Abgänge pyroklastischer Ströme am Merapi – Dom etwas geschrumpft
Der seit Jahren anhaltende effusive Vulkanausbruch am Merapi auf Java hat am Samstagnachmittag, dem 14. März 2026, erneut einen pyroklastischen Strom hervorgebracht, nachdem bereits in der ersten Monatshälfte drei Dichteströme abgegangen waren. Nach Angaben des ESDM wurde um 17:59 Uhr Ortszeit ein pyroklastischer Dichtestrom registriert, der sich rund 1,5 Kilometer in südlicher Richtung bewegte. Der Strom folgte dabei dem Oberlauf der Boyong-Schlucht. Das Ereignis erreichte eine maximale seismische Amplitude von 16 Millimetern und dauerte etwa 135 Sekunden.
Neben diesem einzelnen pyroklastischen Strom verzeichneten die Messstationen im Zeitraum zwischen 12:00 und 18:00 Uhr eine seismische Aktivität, wie sie für den Merapi typisch ist. Neben dem seismischen Signal des pyroklastischen Stroms wurden 31 Schuttlawinenabgänge mit Amplituden zwischen 1 und 29 Millimetern registriert.

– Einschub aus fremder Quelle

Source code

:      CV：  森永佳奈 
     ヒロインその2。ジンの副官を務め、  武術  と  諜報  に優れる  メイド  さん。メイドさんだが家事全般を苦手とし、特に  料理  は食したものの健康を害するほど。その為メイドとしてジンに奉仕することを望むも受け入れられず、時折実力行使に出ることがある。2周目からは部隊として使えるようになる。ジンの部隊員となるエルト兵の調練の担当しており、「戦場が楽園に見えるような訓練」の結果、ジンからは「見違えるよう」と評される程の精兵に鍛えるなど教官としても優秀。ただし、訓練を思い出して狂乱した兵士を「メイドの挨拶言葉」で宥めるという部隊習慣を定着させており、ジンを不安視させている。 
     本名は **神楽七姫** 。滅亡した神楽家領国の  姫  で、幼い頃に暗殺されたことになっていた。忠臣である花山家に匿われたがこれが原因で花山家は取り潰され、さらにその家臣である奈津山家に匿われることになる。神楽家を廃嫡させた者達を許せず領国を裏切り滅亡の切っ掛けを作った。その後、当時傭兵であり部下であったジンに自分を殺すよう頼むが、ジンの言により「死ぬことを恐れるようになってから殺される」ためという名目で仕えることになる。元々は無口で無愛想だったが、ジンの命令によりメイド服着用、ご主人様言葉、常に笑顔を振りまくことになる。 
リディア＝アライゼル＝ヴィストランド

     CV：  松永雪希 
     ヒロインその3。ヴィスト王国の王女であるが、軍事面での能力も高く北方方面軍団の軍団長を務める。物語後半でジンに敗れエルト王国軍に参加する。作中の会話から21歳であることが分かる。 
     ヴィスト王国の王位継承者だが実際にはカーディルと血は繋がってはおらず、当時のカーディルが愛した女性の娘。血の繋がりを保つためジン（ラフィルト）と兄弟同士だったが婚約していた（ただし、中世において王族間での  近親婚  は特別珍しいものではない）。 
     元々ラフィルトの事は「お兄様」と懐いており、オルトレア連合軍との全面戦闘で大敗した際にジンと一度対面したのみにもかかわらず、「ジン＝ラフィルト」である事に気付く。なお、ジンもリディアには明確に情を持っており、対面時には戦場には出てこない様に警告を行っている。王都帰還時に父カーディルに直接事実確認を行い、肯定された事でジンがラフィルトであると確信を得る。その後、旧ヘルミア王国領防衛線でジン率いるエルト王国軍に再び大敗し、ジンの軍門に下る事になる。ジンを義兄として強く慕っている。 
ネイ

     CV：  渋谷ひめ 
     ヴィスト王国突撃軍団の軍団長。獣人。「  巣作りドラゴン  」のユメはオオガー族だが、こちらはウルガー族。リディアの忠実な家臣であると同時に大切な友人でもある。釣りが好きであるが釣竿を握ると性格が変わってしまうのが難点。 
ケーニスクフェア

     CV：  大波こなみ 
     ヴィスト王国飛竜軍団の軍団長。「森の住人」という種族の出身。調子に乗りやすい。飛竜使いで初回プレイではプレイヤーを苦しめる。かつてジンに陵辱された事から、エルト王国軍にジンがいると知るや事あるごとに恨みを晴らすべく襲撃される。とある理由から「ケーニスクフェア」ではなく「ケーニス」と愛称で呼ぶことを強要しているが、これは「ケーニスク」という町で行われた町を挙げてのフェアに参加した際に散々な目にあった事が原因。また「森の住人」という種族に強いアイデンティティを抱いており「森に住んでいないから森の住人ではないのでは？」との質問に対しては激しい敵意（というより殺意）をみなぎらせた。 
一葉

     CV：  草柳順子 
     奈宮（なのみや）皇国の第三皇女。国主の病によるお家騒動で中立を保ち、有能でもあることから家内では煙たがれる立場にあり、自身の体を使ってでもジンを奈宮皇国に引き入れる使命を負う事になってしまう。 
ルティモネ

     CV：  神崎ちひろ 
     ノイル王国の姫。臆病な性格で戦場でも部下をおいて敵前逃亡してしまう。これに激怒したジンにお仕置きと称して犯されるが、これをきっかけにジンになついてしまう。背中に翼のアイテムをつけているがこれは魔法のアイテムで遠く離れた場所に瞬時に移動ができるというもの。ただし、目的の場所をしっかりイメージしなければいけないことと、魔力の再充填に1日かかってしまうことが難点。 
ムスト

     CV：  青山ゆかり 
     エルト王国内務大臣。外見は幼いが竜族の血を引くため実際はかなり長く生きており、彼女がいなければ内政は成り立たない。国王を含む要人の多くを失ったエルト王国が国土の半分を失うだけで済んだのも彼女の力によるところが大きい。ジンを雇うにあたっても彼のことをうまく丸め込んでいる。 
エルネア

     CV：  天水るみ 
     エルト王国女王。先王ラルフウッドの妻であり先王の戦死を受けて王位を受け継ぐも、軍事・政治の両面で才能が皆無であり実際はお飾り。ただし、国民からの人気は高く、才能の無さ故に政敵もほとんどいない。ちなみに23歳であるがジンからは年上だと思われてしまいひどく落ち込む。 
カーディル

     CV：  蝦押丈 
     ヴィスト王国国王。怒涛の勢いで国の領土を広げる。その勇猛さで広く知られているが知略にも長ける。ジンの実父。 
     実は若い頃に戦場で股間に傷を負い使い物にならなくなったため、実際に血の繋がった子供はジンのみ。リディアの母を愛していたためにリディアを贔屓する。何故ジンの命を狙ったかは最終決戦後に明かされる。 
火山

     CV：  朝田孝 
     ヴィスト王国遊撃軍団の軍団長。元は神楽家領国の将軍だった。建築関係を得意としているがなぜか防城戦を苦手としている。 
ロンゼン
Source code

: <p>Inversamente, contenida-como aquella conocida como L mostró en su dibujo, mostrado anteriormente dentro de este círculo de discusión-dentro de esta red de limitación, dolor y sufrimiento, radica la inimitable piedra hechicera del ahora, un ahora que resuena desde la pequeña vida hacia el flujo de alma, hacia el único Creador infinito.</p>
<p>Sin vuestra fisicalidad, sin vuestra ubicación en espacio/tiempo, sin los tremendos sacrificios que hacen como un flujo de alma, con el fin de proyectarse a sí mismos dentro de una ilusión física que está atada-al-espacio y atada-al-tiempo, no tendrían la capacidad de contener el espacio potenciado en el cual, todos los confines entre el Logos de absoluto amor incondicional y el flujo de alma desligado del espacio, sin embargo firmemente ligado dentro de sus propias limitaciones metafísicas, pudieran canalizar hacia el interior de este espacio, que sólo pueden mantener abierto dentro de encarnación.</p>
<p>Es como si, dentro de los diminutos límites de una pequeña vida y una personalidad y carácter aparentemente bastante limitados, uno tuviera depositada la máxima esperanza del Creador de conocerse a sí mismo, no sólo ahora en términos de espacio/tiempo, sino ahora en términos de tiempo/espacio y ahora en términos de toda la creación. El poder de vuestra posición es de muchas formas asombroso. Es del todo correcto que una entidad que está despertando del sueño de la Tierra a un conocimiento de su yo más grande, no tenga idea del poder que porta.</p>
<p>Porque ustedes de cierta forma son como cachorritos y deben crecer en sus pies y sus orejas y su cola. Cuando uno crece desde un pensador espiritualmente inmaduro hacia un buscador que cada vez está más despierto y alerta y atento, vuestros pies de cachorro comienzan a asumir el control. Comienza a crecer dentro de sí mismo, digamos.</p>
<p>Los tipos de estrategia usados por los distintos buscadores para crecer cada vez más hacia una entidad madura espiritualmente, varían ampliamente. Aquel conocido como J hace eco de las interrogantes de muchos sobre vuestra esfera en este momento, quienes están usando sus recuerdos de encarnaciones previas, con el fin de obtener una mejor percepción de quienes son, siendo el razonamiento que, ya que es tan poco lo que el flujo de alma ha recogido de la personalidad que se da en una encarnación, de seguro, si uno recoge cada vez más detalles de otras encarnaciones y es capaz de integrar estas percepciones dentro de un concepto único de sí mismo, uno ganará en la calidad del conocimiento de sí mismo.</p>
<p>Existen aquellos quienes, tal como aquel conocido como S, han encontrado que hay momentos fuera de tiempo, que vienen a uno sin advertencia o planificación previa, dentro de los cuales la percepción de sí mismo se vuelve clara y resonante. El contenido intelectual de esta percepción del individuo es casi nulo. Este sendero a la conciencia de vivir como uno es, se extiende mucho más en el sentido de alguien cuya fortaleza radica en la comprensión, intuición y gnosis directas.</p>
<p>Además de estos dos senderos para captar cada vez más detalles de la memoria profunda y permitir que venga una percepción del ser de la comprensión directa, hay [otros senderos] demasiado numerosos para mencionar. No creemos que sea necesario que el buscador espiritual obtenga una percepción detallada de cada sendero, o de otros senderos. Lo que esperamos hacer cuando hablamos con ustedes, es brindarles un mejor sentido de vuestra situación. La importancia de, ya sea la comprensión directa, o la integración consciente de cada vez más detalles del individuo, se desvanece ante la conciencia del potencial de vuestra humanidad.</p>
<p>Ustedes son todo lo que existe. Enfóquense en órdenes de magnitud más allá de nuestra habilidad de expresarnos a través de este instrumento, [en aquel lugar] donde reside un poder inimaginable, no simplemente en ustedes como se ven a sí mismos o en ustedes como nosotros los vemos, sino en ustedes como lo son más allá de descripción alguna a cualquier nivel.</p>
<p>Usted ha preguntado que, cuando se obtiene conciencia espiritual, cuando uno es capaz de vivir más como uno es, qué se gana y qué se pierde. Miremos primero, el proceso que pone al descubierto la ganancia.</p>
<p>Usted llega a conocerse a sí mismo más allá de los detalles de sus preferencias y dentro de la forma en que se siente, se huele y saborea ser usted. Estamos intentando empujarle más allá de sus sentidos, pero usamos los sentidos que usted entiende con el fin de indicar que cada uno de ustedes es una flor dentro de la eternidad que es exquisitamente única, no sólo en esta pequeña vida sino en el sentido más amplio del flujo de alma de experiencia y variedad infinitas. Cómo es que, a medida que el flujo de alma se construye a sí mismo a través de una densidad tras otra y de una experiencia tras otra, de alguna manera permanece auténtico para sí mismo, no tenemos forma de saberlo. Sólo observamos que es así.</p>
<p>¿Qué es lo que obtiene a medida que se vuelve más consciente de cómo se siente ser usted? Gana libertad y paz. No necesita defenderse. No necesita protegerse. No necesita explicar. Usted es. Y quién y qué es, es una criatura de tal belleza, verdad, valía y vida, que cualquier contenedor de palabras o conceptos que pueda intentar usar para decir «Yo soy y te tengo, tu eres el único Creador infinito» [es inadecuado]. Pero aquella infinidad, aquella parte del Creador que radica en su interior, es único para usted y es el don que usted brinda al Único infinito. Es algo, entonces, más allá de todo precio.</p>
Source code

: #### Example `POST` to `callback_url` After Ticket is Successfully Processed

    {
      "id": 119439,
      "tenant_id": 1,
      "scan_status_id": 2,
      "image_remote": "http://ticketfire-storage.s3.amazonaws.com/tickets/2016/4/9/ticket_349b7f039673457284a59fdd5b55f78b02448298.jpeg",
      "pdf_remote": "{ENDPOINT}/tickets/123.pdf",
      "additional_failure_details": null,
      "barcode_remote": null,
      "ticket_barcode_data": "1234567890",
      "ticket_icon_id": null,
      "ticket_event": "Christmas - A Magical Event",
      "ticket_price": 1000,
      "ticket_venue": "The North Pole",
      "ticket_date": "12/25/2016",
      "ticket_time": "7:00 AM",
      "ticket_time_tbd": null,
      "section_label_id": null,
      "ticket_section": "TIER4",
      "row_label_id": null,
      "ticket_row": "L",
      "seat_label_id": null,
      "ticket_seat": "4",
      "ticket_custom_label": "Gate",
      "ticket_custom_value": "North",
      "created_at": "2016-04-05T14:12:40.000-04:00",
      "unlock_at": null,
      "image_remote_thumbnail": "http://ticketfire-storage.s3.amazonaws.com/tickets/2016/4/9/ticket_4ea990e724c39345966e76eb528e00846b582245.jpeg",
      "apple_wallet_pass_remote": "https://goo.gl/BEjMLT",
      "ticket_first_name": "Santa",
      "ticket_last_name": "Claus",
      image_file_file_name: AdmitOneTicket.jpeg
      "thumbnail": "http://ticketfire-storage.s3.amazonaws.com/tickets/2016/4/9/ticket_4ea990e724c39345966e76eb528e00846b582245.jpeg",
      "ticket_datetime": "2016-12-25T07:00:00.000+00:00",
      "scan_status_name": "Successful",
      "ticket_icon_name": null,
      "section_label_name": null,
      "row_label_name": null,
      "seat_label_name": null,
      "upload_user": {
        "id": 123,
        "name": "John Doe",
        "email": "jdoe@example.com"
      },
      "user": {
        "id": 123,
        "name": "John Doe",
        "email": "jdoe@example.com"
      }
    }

Zusätzlich wurden 30 Hybridbeben mit Amplituden von bis zu 41 Millimetern gemessen, was auf fortgesetzte Bewegungen von Magma und Gesteinsmaterial im Inneren des Vulkans hindeutet.
Der letzte Wochenbericht für den Beobachtungszeitraum 6. bis 12. März bestätigt den Abgang von 3 pyroklastischen Strömen. Der weiteste Strom erreichte eine maximale Gleitstrecke von etwa 1,7 Kilometern und bewegte sich ebenfalls in Richtung der Oberläufe der Flüsse Boyong und Krasak. Parallel dazu wurden zahlreiche Schuttlawinenabgänge mit Reichweiten von bis zu zwei Kilometern dokumentiert.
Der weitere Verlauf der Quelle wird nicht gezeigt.